** START OF TEXT SECTION **

Wednesday, September 30, 2009

Chester "Chet" Brewer

Satchel Paige wasn't the only pitching star in the Negro League. Chet Brewer (who attended Western High in Des Moines) was to face off against the legendary Dizzy Dean on October 13, 1934. Brewer was pitching for the Kansas City Monarchs, the team that was 5-time champion of the National Negro League. Dean was playing for an all-star team in this exhibition game. Would you like to know who won? Here's a headline for you: "Negro Nine Wins Ball Game, 9 - 0". Yes, the Monarchs shut out Dizzy Dean, who admittedly only pitched 3 innings. And they didn't even need Chet - he wound up on the bench because they were saving him for another game. Still pretty cool.

Sources: The Bystander, October 5, 1934 p. 1; October 19, 1934 p. 1
Negro Leagues Baseball Museum and Kansas State University College of Education
Suggested by Luann Rowat, East Side Library

Don't forget the Pride and Passion: The African American Baseball Experience exhibit at the East Side Library.

Friday, September 25, 2009

Battle Monkeys, Unwinged

In keeping with the previous 'Wizard of Oz' postings I do have a monkey generator to offer. I just could not find a flying monkey generator, although I understand these creatures provide a significant plot point in 'Wicked'. But there is the Food-Eating Battle Monkeys! generator to save us. In the epic Mary vs Rhoda conflict: Rhoda's Bone-Eating Circus Monkey beats Mary's Kebab-Eating Sumo Monkey. Are any of us surprised?

Thursday, September 24, 2009

Billie not Billy

Billie Burke, the rather delicate actress who played Glinda in The Wizard of Oz, was christened Mary William Ethelbert Appleton Burke. Even as an adult she wasn't big enough to carry all those names. Not to mention Ethelbert. Just how badly did her parents want a boy? She was primarily a very successful stage actress who happened to marry the infamous Flo Ziegfeld. Flo had many extra-marital affairs, and even after they suffered huge losses in the Crash of 1929 he still spent extravagantly. He died in 1932 leaving Billie buried in debt. One wonders if at that point she regretted her advice to wives of philandering husbands: "Act as if you don't know what's going on. . . Your gambit is to be so good to come home to." OK. After a move to California to earn money to cover the debts, Burke acted in more than sixty feature films between 1933 and 1960. And yet I only remember her as Glinda. Just as well she thought Glinda was her best role.

Wednesday, September 23, 2009


Hey, did you know the Broadway musical Wicked is coming to Des Moines? Because I haven't seen any advertising. Our personal images of the Wizard of Oz are shaped by the 1939 musical starring Judy in glorious Technicolor. Or should I say glowing? Technicolor was bright. The original book was illustrated by one W.W. Denslow and his vision was a bit different. But the pictures did match the book's character descriptions. The lovely creature to your right is Glinda, who looks a little like Winston Churchill in a dress. Hard to imagine her trilling "are you a good witch or a bad witch"? Maybe that line wasn't in the book. Check out the one and only original.

** END OF TEXT SECTION **

▸ OBJECTIVE 1
Please reproduce the rows word for word, from the line containing "genus: Emilia" through the end of the rows.

** START OF RECORDS PROVIDED **

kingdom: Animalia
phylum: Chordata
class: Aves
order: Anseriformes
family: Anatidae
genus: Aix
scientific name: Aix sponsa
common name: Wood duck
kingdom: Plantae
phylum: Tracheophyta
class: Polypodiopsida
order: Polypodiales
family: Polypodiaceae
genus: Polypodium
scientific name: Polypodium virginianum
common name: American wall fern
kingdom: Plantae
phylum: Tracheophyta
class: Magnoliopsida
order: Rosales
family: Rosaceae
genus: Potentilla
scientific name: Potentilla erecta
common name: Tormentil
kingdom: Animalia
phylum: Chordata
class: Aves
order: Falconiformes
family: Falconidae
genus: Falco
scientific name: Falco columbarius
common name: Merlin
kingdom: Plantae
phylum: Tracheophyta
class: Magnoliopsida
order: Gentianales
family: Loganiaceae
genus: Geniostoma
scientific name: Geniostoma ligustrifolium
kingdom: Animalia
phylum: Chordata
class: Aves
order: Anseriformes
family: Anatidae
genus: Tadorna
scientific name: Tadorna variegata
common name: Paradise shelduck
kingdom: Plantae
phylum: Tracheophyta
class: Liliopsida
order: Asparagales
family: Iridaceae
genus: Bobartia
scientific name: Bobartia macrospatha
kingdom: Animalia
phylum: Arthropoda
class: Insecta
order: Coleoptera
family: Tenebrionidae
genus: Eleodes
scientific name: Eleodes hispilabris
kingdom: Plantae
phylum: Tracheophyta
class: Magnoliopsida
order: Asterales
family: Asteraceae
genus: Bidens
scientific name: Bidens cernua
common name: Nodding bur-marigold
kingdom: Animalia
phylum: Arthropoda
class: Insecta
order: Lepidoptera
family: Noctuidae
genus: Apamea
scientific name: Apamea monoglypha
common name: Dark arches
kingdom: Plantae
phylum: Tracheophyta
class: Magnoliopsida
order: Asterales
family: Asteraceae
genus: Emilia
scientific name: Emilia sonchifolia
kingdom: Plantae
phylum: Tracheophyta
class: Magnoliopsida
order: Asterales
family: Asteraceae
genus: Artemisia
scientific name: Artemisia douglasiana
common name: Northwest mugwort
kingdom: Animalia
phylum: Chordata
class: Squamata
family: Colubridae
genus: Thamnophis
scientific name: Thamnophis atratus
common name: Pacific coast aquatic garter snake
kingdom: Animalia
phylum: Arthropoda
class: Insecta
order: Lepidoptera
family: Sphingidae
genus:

** END OF RECORDS PROVIDED **

▸ OBJECTIVE 2
Extend the blog posts on Negro League baseball and The Wizard of Oz, picking up after their final sentence.

▸ EXPECTED OUTPUT 1
genus: Emilia
scientific name: Emilia sonchifolia
kingdom: Plantae
phylum: Tracheophyta
class: Magnoliopsida
order: Asterales
family: Asteraceae
genus: Artemisia
scientific name: Artemisia douglasiana
common name: Northwest mugwort
kingdom: Animalia
phylum: Chordata
class: Squamata
family: Colubridae
genus: Thamnophis
scientific name: Thamnophis atratus
common name: Pacific coast aquatic garter snake
kingdom: Animalia
phylum: Arthropoda
class: Insecta
order: Lepidoptera
family: Sphingidae
genus:

▸ EXPECTED OUTPUT 2
The Wizard of Oz (The Wonderful Wizard of Oz is the orginal title ) as illustrated by W. W. Denslow.

Tuesday, September 22, 2009

Library Cards

And not the funny kind. Like, you're such a card! Get it? Just me? Anyway, this is National get a Library Card month and we would like to set you up. Most Iowa residents are eligible for cards, just bring in picture ID and something with your current address. Or, if your picture ID has your current address, that's all you need! Could it be any easier? Of course we do have you fill out an application, but in return you get access to the collections of 6, count 'em, 6 excellent libraries. Plus dandy online sources, including down-loadable books. Who could resist? Happy Library Card Month!

Monday, September 21, 2009

Negro Baseball League

HELLO, EAST SIDE! Beginning today straight from Cooperstown, New York, the National Baseball Hall of Fame and Museum and the National Endowment for the Humanities brings you a traveling display of Negro League Baseball memorabilia. Kick off with a visit from Larry Tye, author of Satchel: The Life and Times of an American Legend. Reception at 5:30 PM, program at 6:30 PM. Then stay to enjoy Pride and Passion: The African American Baseball Experience Exhibit. This lively display includes letters, schedules, photographs, posters, and other bits. Did I mention it's at the East Side Library? 2559 Hubbell Avenue. Lots of room to park. You'll like it!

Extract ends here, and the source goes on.